● **INSTRUCTIONS TO FOLLOW**: In the Form 8-K excerpt, what is given as the date of the earliest event reported?

● **DOCUMENT EXCERPT**:

UNITED STATES
SECURITIES AND EXCHANGE COMMISSION
Washington, D.C. 20549
FORM 8-K
CURRENT REPORT
Pursuant to Section 13 or 15(d) of The Securities Exchange Act of 1934
Date of Report (Date of earliest event reported) May 16, 2017
FUEL TECH, INC.
(Exact name of registrant as specified in its charter)
 
 
 
 
 
 
 
Delaware 
(State or other jurisdiction
of incorporation)
 
001-33059 
(Commission
File Number)
 
20-5657551 
(IRS Employer
Identification No.)
Fuel Tech, Inc.
27601 Bella Vista Parkway
Warrenville, IL 60555-1617
630-845-4500
(Address and telephone number of principal executive offices)
Check the appropriate box below if the Form 8-K filing is intended to simultaneously satisfy the filing obligation of the registrant under any of the following provision:

o
 
Written communications pursuant to Rule 425 under the Securities Act (17 CFR 230.425)
o
 
Soliciting material pursuant to Rule 14a-12 under the Exchange Act (17 CFR 240.14a-12)

Records from a data source:

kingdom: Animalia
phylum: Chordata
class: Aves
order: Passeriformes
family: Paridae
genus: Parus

● **EXERCISE OUTPUT**: May 16, 2017